▸ **Prompt**: Transcribe the records below line by line, exactly as they read.

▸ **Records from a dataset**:

────────────────────

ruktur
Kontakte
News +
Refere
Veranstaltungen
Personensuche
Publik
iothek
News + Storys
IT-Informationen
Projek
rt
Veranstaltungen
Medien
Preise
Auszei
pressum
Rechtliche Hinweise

────────────────────

▸ **Solution below**:
ruktur
Kontakte
News +
Refere
Veranstaltungen
Personensuche
Publik
iothek
News + Storys
IT-Informationen
Projek
rt
Veranstaltungen
Medien
Preise
Auszei
pressum
Rechtliche Hinweise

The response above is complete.